- Date: 19 September 1998
- Venue: O'Higgins Park
- Locations: Santiago, Chile
- Country: Chile

= 1998 Chilean Military Parade =

Military parade held in Santiago, Chile

The 1998 Chilean Military Parade was held at O'Higgins Park in Santiago on 19 September 1998 to commemorate the Day of the Glories of the Army.

Presided over by President Eduardo Frei Ruiz-Tagle, the military parade involved contingents of the Chilean Armed Forces and Carabineros de Chile.

It was the first edition attended by Ricardo Izurieta as commander-in-chief of the Chilean Army, following the departure of Augusto Pinochet from the post earlier that year.

== Background ==
The parade took place several months after a change in the leadership of the Chilean Army, with Izurieta succeeding Pinochet as commander-in-chief in early 1998. Contemporary photographs from Reuters and Agence France-Presse show Frei and Izurieta together during the ceremony, with Izurieta participating in the parade for the first time as Army commander-in-chief.

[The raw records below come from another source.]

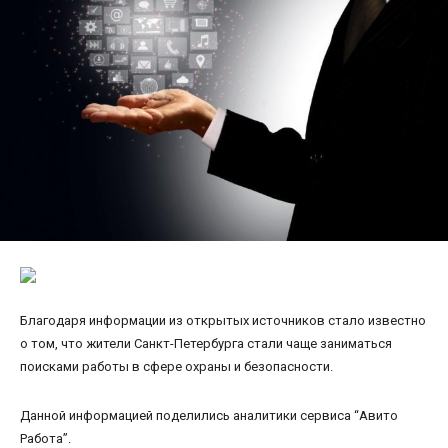
Благодаря информации из открытых источников стало известно
о том, что жители Санкт-Петербурга стали чаще заниматься
поисками работы в сфере охраны и безопасности.
Данной информацией поделились аналитики сервиса “Авито
Работа”.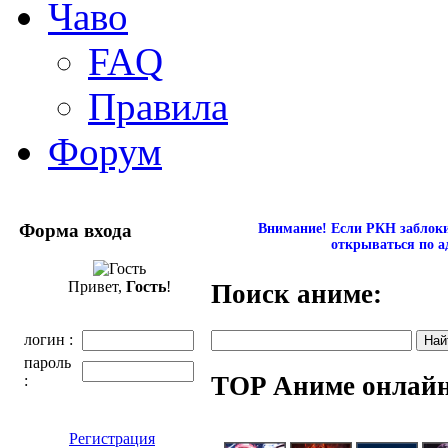
Чаво
FAQ
Правила
Форум
Форма входа
Внимание! Если РКН заблокир
открываться по а
Привет,
Гость
!
Поиск аниме:
логин :
пароль
TOP Аниме онлай
:
Регистрация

Frei arrived at O'Higgins Park aboard the traditional presidential carriage and greeted spectators before presiding over the ceremony.

== Parade ==
The presentation included the officer-training academies and contingents representing the Chilean Navy, Chilean Air Force, Carabineros and the Chilean Army.

The Army presentation included the School of Telecommunications and the Parachute and Special Forces School. Personnel of the latter marched while singing Los viejos estandartes, the Army hymn.

The parade also included motorized and mounted formations as part of the Army presentation.

Izurieta participated in the ceremony as commander-in-chief of the Army, with contemporary Reuters coverage recording him saluting during the opening of the parade alongside President Frei. AFP photographs likewise documented Frei and Izurieta observing the march-past from the official tribune.